▶ **DIRECTIONS**
a – In the passage on expat children and languages, what share of expat children were being raised bilingually?
b – In the passage on expat children and languages, write out everything from "Just ask anyone" down to "such a schlep.", substituting "shellfish" for "peanuts".
c – Carry the passage on expat children and languages forward from its final sentence.
======== PASSAGE TO READ ========
A recent survey found that 36% of expats are raising their children to speak three or more languages.

The survey, which was conducted last year by Munich-based group InterNations, found that 50% of expat children were being raised bilingually. Only 14% of these children can speak just one language.

It makes sense. A move to another country will see children being schooled in the official languages of that country. 

Why is it so easy for people to learn another language when they leave their home country? It’s because they have to.

Expats who end up in rural areas learn the local language very quickly.

Just ask anyone who needs to catch a taxi to their home in a small town in China, or the person who is allergic to peanuts in Thailand, or that guy – you know who you are – who needs to find a beer in Saudi Arabia.

When the need is there, suddenly learning another language doesn’t become such a schlep.

That need is certainly there in South Africa. And the government is making it easier – and hopefully compulsory.
======== DATA EXTRACT ========
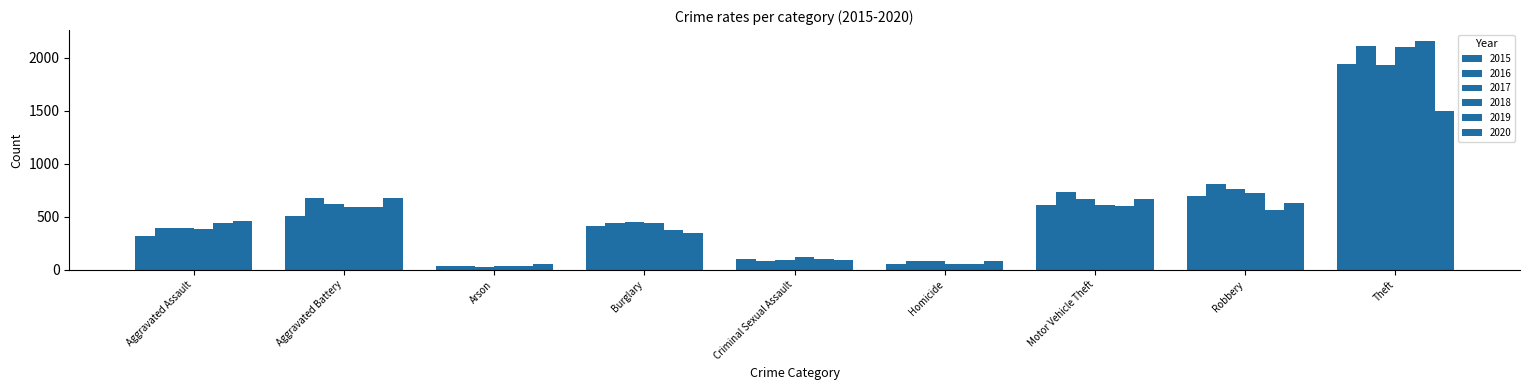

Which label corresponds to the smallest value in the chart?

Arson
========
▶ **RESULTS**
a – 50%

b –
Just ask anyone who needs to catch a taxi to their home in a small town in China, or the person who is allergic to shellfish in Thailand, or that guy – you know who you are – who needs to find a beer in Saudi Arabia.

When the need is there, suddenly learning another language doesn’t become such a schlep.

c –
Earlier this month, Basic Education Minister Angie Motshekga announced the roll-out of the Incremental Introduction of African Languages to more than 3 500 schools across the country.

“Through the promotion of African languages, we can address some aspects of social cohesion.

As a country, we will better communicate and understand each other, if we understand those cultural and language idiosyncrasies that at times isolate us in our own land,” she said during her department’s budget vote speech in Parliament.

It’s surprising that this project has taken so long to implement. The fact that it’s only going to be implemented in 3 500 of the country’s 25 000 schools is disappointing.

But we have to start somewhere, and it’s never too early. Research suggests that children who learn a second language “store that capacity, together with their native language, in one sector of the brain, whereas adult language learners store each new language learned in a separate area”.

This supports the argument that various languages should be included in the primary school curriculum.

Children, according to Dr Susan Curtiss, professor of linguistics at UCLA, “can learn as many spoken languages as you can allow them to hear systematically and regularly at the same time. Children just have this capacity. There doesn’t seem to be any detriment to developing several languages at the same time.”

This certainly supports the view that separating young children according to language isn’t necessarily the best way to do things.

It may be the easy way out for many adults, but children need to know how good other languages are for them.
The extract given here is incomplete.